President Joe Biden on Wednesday
addressed the nation for the first time since dropping his reelection bid,
saying he decided to forgo personal ambition to save democracy in a sedate Oval
Office speech that contrasted with the rough-and-tumble campaign.
Shortly before his speech, Republican Donald Trump laid into Democratic rival Kamala Harris in his first rally since she replaced Biden atop the ticket, signaling a bare-knuckled campaign ahead of the November 5 election.
Trump branded Harris a "radical left lunatic" after she had dominated the campaign the two previous days with withering attacks on Trump that pointedly raised his felony convictions, his liability for sexual abuse, and fraud judgments against his business, charitable foundation and private university.
Biden said he believed he deserved
to be reelected based on his record during his first term, but his love of
country led him to step aside.
"I decided the best way forward
is to pass the torch to a new generation. That is the best way to unite our
nation," Biden said, after previously resisting calls from within the
party that he quit the race following his poor showing in a June 27 debate with
Trump.
Biden, at 81 the oldest president in
US history, was greeted by cheers, applause and music in the Rose Garden after
the address, as his staff had converged on the White House for a viewing party.
Trump was less kind, saying in a
post on his Truth Social platform that Biden's speech was "barely
understandable and sooo bad!"
After spending much of the campaign
attacking Biden as old and feeble, Trump, 78, now faces a younger candidate in
Harris, 59, the first Black woman and Asian American to serve as vice
president.
Energizing many Democrats as
potentially the first woman to take the White House, Harris quickly
consolidated the party behind her, as her campaign said it had raised 126
million dollars since Sunday, with 64 percent of donors making their first
contribution of the 2024 campaign.
With nobody stepping up to challenge
her for the nomination, she won the backing of party delegates on Monday, a day
after Biden's announcement.
The next highly anticipated
development will be Harris' choice of a vice presidential candidate to counter Trump's selection
of Ohio Senator J.D. Vance. Among the names being mentioned are Kentucky
Governor Andy Beshear and Transportation Secretary Pete Buttigieg.
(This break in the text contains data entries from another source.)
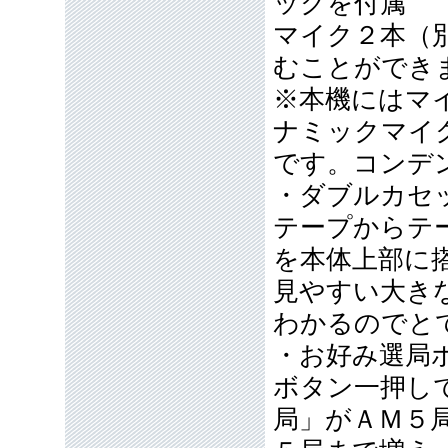
ックを付属
マイク２本（
むことができ
※本機にはマ
ナミックマイ
です。コンデ
・ダブルカセ
テープからテ
を本体上部に
見やすい大き
わかるのでと
・お好み選局
ボタン一押し
局」がＡＭ５局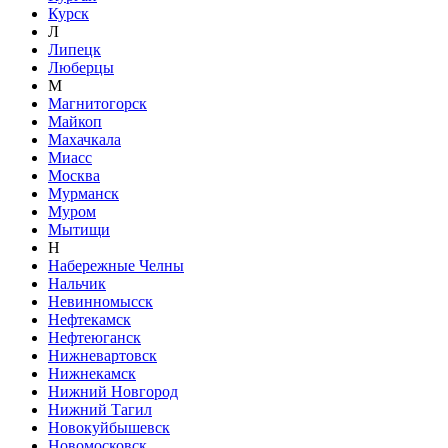
Курск
Л
Липецк
Люберцы
М
Магнитогорск
Майкоп
Махачкала
Миасс
Москва
Мурманск
Муром
Мытищи
Н
Набережные Челны
Нальчик
Невинномысск
Нефтекамск
Нефтеюганск
Нижневартовск
Нижнекамск
Нижний Новгород
Нижний Тагил
Новокуйбышевск
Новомосковск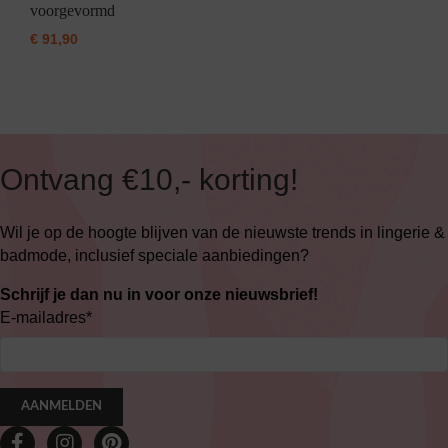
voorgevormd
€
91,90
Ontvang €10,- korting!
Wil je op de hoogte blijven van de nieuwste trends in lingerie &
badmode, inclusief speciale aanbiedingen?
Schrijf je dan nu in voor onze nieuwsbrief!
E-mailadres
*
AANMELDEN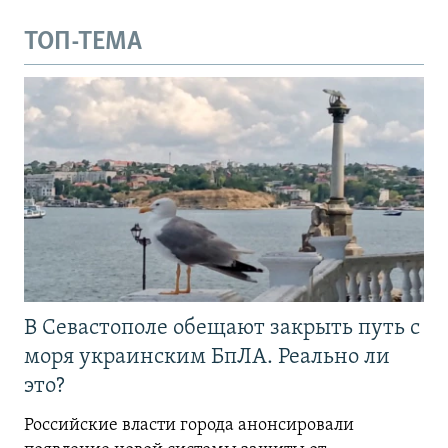
ТОП-ТЕМА
В Севастополе обещают закрыть путь с
моря украинским БпЛА. Реально ли
это?
Российские власти города анонсировали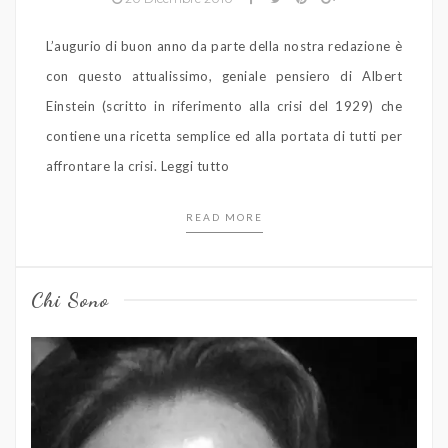
L’augurio di buon anno da parte della nostra redazione è
con questo attualissimo, geniale pensiero di Albert
Einstein (scritto in riferimento alla crisi del 1929) che
contiene una ricetta semplice ed alla portata di tutti per
affrontare la crisi. Leggi tutto
READ MORE
Chi Sono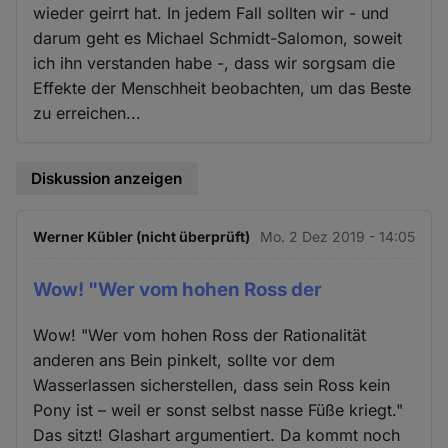
wieder geirrt hat. In jedem Fall sollten wir - und
darum geht es Michael Schmidt-Salomon, soweit
ich ihn verstanden habe -, dass wir sorgsam die
Effekte der Menschheit beobachten, um das Beste
zu erreichen...
Diskussion anzeigen
Werner Kübler (nicht überprüft)
Mo. 2 Dez 2019 - 14:05
Wow! "Wer vom hohen Ross der
Wow! "Wer vom hohen Ross der Rationalität
anderen ans Bein pinkelt, sollte vor dem
Wasserlassen sicherstellen, dass sein Ross kein
Pony ist – weil er sonst selbst nasse Füße kriegt."
Das sitzt! Glashart argumentiert. Da kommt noch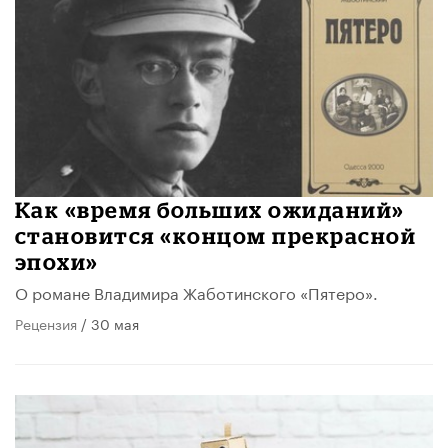
Как «время больших ожиданий»
становится «концом прекрасной
эпохи»
О романе Владимира Жаботинского «Пятеро».
Рецензия
/ 30 мая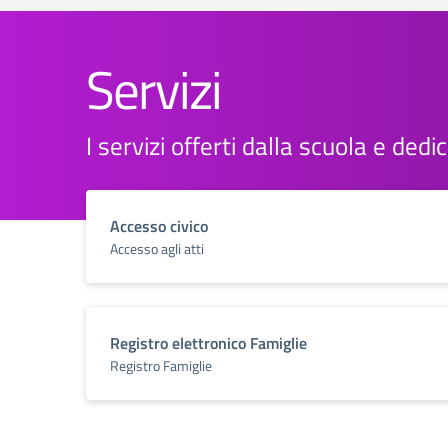
Servizi
I servizi offerti dalla scuola e dedi
Accesso civico
Accesso agli atti
Registro elettronico Famiglie
Registro Famiglie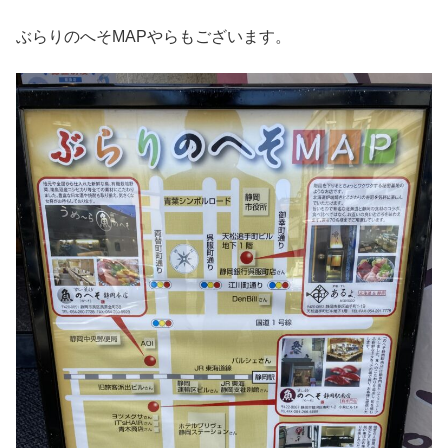
ぶらりのへそMAPやらもございます。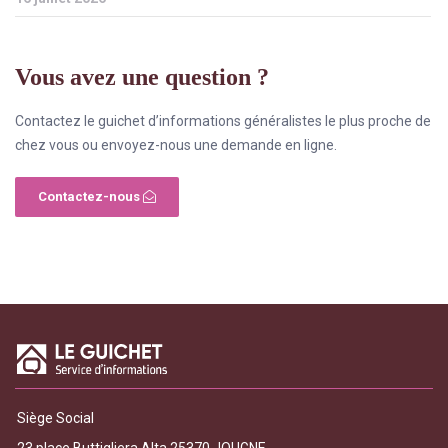
Vous avez une question ?
Contactez le guichet d’informations généralistes le plus proche de
chez vous ou envoyez-nous une demande en ligne.
Contactez-nous
Siège Social
23 place Buttigliera Alta 25370 JOUGNE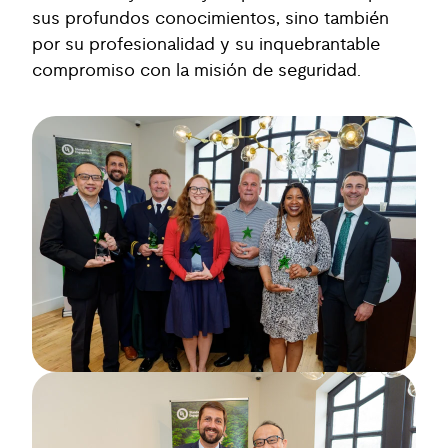
sus profundos conocimientos, sino también
por su profesionalidad y su inquebrantable
compromiso con la misión de seguridad.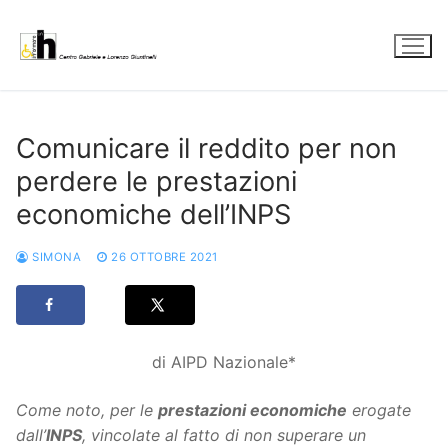
Vai
al
contenuto
Comunicare il reddito per non
perdere le prestazioni
economiche dell’INPS
SIMONA
26 OTTOBRE 2021
di AIPD Nazionale*
Come noto, per le
prestazioni economiche
erogate
dall’
INPS
, vincolate al fatto di non superare un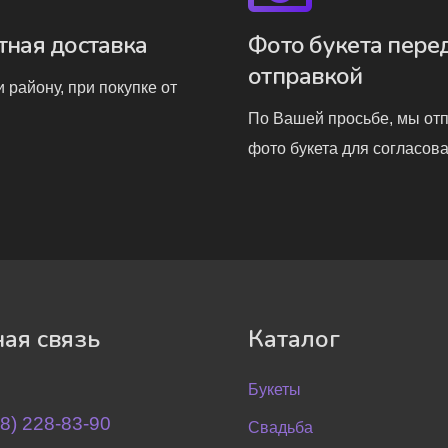
тная доставка
Фото букета пере
отправкой
 району, при покупке от
По Вашей просьбе, мы от
фото букета для согласова
ая связь
Каталог
Букеты
8) 228-83-90
Свадьба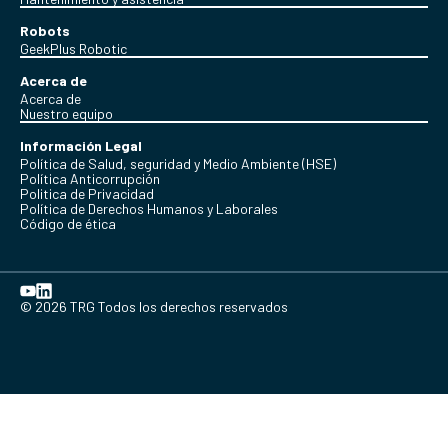
Robots
GeekPlus Robotic
Acerca de
Acerca de
Nuestro equipo
Información Legal
Política de Salud, seguridad y Medio Ambiente (HSE)
Política Anticorrupción
Politica de Privacidad
Política de Derechos Humanos y Laborales
Código de ética
© 2026 TRG Todos los derechos reservados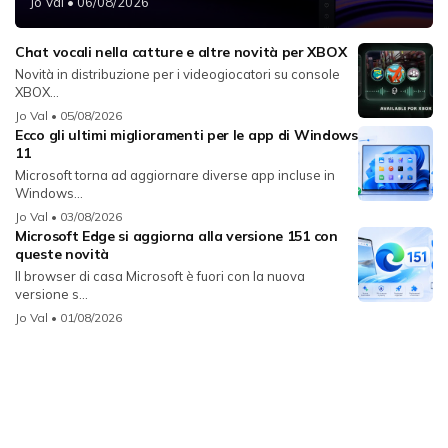
Jo Val
• 06/08/2026
Chat vocali nella catture e altre novità per XBOX
Novità in distribuzione per i videogiocatori su console
XBOX...
Jo Val
• 05/08/2026
Ecco gli ultimi miglioramenti per le app di Windows
11
Microsoft torna ad aggiornare diverse app incluse in
Windows...
Jo Val
• 03/08/2026
Microsoft Edge si aggiorna alla versione 151 con
queste novità
Il browser di casa Microsoft è fuori con la nuova
versione s...
Jo Val
• 01/08/2026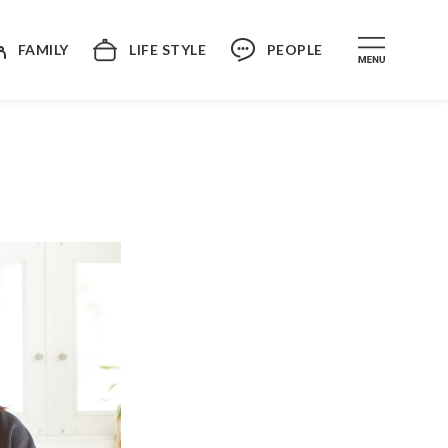
FAMILY
LIFE STYLE
PEOPLE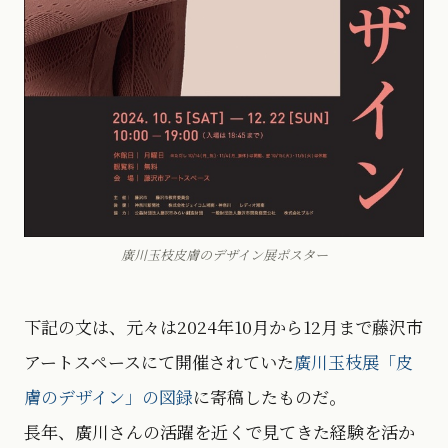
廣川玉枝皮膚のデザイン展ポスター
下記の文は、元々は2024年10月から12月まで藤沢市
アートスペースにて開催されていた
廣川玉枝展「皮
膚のデザイン」の図録
に寄稿したものだ。
長年、廣川さんの活躍を近くで見てきた経験を活か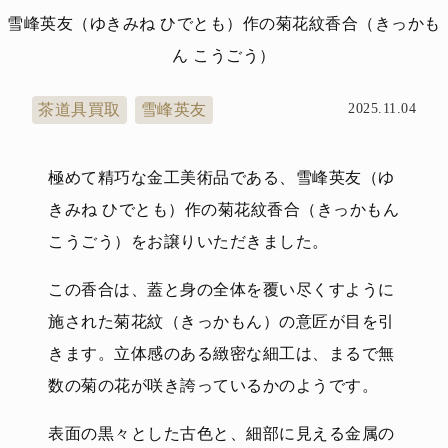
雪峰英友（ゆきみね ひでとも）作の菊花紋香合（きっかも
ん こうごう）
茶道具買取
雪峰英友
2025.11.04
極めて精巧な金工美術品である、雪峰英友（ゆ
きみね ひでとも）作の菊花紋香合（きっかもん
こうごう）をお譲りいただきました。
この香合は、蓋と身の全体を覆い尽くすように
施された菊花紋（きっかもん）の意匠が目を引
きます。立体感のある緻密な細工は、まるで無
数の菊の花が咲き誇っているかのようです。
表面の黒々とした古色と、細部に見える金属の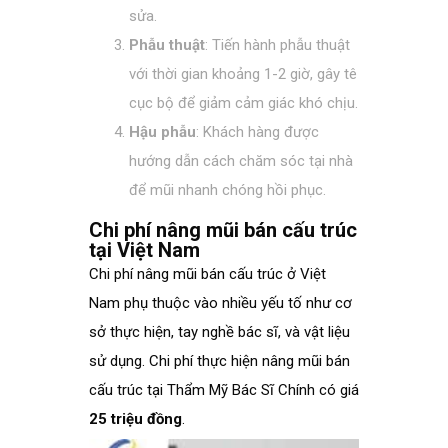
sửa.
Phẫu thuật
: Tiến hành phẫu thuật
với thời gian khoảng 1-2 giờ, gây tê
cục bộ để giảm cảm giác khó chịu.
Hậu phẫu
: Khách hàng được
hướng dẫn cách chăm sóc tại nhà
để mũi nhanh chóng hồi phục.
Chi phí nâng mũi bán cấu trúc
tại Việt Nam
Chi phí nâng mũi bán cấu trúc ở Việt
Nam phụ thuộc vào nhiều yếu tố như cơ
sở thực hiện, tay nghề bác sĩ, và vật liệu
sử dụng. Chi phí thực hiện nâng mũi bán
cấu trúc tại Thẩm Mỹ Bác Sĩ Chính có giá
25 triệu đồng
.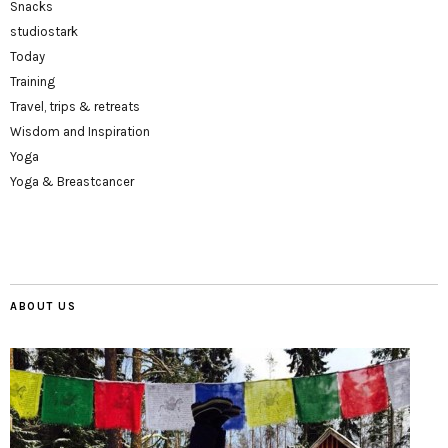
Snacks
studiostark
Today
Training
Travel, trips & retreats
Wisdom and Inspiration
Yoga
Yoga & Breastcancer
ABOUT US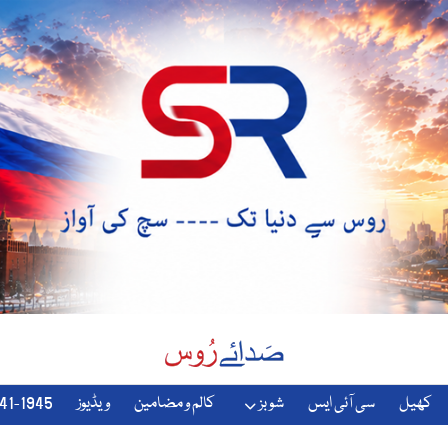
کھیل
سی آئی ایس
شوبز
کالم و مضامین
ویڈیوز
1941-1945-دوسری-جنگ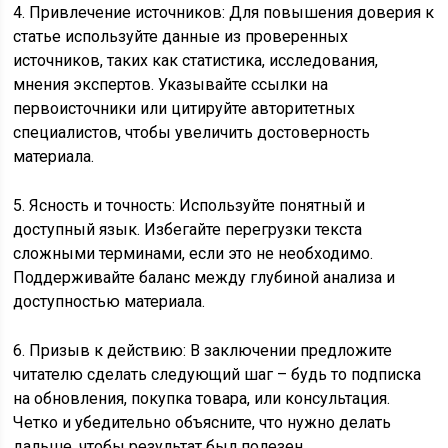
4. Привлечение источников: Для повышения доверия к
статье используйте данные из проверенных
источников, таких как статистика, исследования,
мнения экспертов. Указывайте ссылки на
первоисточники или цитируйте авторитетных
специалистов, чтобы увеличить достоверность
материала.
5. Ясность и точность: Используйте понятный и
доступный язык. Избегайте перегрузки текста
сложными терминами, если это не необходимо.
Поддерживайте баланс между глубиной анализа и
доступностью материала.
6. Призыв к действию: В заключении предложите
читателю сделать следующий шаг – будь то подписка
на обновления, покупка товара, или консультация.
Четко и убедительно объясните, что нужно делать
дальше, чтобы результат был полезен.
The Democratic National Committee's
rules committee agreed on Wednesday on a plan to formally nominate Harris as
soon as Aug. 1 - before the party's Aug. 19-22 convention in Chicago - with
Harris picking a running mate by Aug. 7.
Biden praised Harris as a strong
leader who would make an effective president.
"She's experienced, she's
tough, she's capable. She's been an incredible partner to me and a leader for
our country. Now the choice is up to you the American people," he said.
Trump tried to quash some of her
momentum in an aggressive speech at a campaign rally.
"I'm not gonna be nice!"
he told his cheering supporters in Charlotte, North Carolina, a battleground
state where voting preferences can swing to either side.
Harris on Tuesday showed her
willingness to throw a punch, contrasting her background as a prosecutor to his
record as a convicted felon.
"Do we want to live in a
country of freedom, compassion and rule of law, or a country of chaos, fear and
hate?," she asked during the speech in Milwaukee.